Lessons that still ring true today for me as I do these film posters – don’t wait till your dream projects magically fall on your lap, make them happen. Bring genuine momentum and ideas on the table without anyone asking you and little by little people gravitate towards the enthusiasm and things fall into place. But nothing starts until you put forth the first steps by yourself. That’s the approach I used to start the momentum on all the movie posters I’ve been doing in the last 6 years. 

I also like how Herzog’s relation to the medium is not academic, but from a personal relation to films. The school of picking up a camera and doing a film rather than going to film school. You learn by doing. And you don’t fall into the trap of liking and being inspired by all the films that everyone else watches in class. 


Werner Herzog, left: on the set of Fitzcarraldo

How do you stay inspired?

Peter: I think it’s easy to stayed inspired nowadays. We live in an era where we can find good art everywhere. Of course, bad art is all around us as well, but if we keep focus and pay attention good quality design, architecture and illustration is there to discover. I also get inspired by getting to see how older masters worked, diving deep online to see their process, sketches and paintings. It’s not hard to stay inspired with all of that around. Instagram and Behance are also quick ways to see good stuff pass by. 


Martin: I agree with Peter. Staying inspired has never been a problem for me, in fact it’s the opposite - there is TOO much good stuff around to absorb! Maybe it takes a bit of work, but I’ve been hunting down great books, albums, comics and movies for a good 25 years now that it feels like the machine runs itself. The well of inspiring things around me is deep and seems endless. It’s exciting.

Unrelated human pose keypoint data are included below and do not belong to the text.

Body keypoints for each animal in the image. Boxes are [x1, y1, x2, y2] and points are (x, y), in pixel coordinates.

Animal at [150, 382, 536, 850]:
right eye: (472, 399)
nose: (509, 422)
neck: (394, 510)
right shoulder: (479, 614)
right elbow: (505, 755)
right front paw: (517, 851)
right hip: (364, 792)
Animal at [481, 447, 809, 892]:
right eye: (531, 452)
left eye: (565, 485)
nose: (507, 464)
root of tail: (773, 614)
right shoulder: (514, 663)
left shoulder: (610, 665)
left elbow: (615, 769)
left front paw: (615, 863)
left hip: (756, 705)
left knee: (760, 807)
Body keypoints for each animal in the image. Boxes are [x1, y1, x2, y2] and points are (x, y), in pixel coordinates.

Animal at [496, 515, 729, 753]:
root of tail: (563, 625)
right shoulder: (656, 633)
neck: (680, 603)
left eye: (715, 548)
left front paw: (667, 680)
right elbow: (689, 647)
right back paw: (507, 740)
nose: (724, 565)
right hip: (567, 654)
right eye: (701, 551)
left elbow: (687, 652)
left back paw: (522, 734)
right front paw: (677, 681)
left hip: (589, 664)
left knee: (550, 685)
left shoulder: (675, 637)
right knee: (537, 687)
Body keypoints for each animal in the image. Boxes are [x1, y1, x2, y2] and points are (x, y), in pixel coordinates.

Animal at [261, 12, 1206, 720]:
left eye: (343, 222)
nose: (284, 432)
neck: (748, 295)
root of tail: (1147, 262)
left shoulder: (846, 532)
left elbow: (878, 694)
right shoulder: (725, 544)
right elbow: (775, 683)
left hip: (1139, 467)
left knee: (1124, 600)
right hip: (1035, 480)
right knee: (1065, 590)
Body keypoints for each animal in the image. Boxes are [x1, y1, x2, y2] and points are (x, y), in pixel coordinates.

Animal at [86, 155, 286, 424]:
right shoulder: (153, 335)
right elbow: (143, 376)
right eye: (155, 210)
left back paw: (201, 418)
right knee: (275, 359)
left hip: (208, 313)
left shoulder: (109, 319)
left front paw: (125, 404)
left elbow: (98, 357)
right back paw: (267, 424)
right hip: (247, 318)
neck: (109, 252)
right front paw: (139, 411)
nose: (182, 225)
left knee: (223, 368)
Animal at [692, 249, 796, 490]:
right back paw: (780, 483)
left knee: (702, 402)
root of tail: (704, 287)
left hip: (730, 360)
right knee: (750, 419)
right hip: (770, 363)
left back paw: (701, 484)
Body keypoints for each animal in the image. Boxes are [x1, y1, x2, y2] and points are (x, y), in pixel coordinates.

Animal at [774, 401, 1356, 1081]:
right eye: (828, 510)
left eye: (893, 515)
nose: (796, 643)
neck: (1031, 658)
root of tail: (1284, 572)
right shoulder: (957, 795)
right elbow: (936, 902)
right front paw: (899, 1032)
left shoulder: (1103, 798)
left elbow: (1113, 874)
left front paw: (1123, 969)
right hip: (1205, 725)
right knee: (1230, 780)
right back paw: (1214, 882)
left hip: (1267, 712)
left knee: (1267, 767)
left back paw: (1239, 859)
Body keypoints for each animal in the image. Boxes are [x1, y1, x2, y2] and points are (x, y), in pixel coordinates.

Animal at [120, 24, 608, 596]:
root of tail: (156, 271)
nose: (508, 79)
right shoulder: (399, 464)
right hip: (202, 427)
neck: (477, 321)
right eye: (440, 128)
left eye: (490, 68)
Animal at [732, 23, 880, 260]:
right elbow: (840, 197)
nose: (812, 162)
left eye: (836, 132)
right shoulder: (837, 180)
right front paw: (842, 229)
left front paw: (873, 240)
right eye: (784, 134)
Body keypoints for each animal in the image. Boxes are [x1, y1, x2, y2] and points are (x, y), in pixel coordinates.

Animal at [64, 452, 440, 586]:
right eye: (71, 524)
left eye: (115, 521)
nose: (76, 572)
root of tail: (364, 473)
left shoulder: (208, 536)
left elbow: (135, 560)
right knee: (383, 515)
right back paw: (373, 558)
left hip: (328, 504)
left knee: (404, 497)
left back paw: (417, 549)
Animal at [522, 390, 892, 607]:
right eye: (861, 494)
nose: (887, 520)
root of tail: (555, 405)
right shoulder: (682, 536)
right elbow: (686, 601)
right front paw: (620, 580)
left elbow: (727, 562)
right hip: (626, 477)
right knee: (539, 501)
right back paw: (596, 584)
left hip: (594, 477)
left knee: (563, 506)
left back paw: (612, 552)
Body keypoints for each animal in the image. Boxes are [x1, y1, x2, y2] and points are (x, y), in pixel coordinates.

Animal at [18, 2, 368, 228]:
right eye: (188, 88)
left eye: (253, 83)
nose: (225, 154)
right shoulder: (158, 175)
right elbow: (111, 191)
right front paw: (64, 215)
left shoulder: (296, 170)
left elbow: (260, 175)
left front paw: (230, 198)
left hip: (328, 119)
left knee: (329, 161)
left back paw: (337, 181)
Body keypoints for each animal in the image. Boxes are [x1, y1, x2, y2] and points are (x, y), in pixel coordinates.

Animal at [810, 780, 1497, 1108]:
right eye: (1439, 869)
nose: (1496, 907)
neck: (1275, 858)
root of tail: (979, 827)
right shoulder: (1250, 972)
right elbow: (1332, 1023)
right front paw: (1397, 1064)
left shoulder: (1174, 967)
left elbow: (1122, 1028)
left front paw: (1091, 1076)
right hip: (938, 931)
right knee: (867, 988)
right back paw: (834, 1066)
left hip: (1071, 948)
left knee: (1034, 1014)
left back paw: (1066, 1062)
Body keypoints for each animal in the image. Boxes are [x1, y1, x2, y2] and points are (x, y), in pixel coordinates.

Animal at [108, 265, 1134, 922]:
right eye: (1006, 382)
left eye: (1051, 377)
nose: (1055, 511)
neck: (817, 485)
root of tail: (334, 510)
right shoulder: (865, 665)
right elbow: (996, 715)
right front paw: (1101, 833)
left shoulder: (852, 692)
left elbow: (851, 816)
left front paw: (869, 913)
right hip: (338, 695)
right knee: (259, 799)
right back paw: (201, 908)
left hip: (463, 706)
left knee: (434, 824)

What are a few things that you guys are currently reading, watching and listening to?

Peter: I have a new baby boy, so I am reading children's psychology books and listening to lots of podcasts about it all. I’m learning lot about myself by doing this! Having the new born takes most of our energy these days but one way my wife and I like to unwind these days is to get into Agatha Christie stories. Trying to solve the murders before Miss Marple or Poirot. It’s great fun! 

Music wise – I’ve been listening to John Mayer, Josh Garrels, Jon Foreman, and John Mark Mcmillan these days. Oddly enough all musicians whose names start with J! I did start to play violin last month, so along with a new piano and an old guitar I’m not only listening to music these days but also playing a bit too. 


Some of Peter’s current inspiration

Martin: MF Doom’s Operation Doomsday and Mm… Food have been on a lot these days, along with Robert Wyatt’s Rock Bottom and Cuckooland. I just finished watching all the 15 Fellini films from the recent Criterion collection box set. It’s been an education and particularly thrilling to see them in chronological order … to see all his themes and ideas build up the way they do, eventually crystalizing in La Dolce Vita and 8 ½. 

I buckled down and read Thomas Pynchon’s “Gravity’s Rainbow” over the pandemic. I thought the immensity of that book would be all the Pynchon I needed, yet I’ve now found myself wanting more and am currently reading his first book “V”. Comics wise there is just so much good stuff out there these days – a HUGE book by Genevieve Castrée just came out from Drawn and Quarterly that is really beautiful and a collection of Jim Wooding books called One Beautiful Spring Day has some of the weirdest and most mesmerizing comics I’ve ever seen.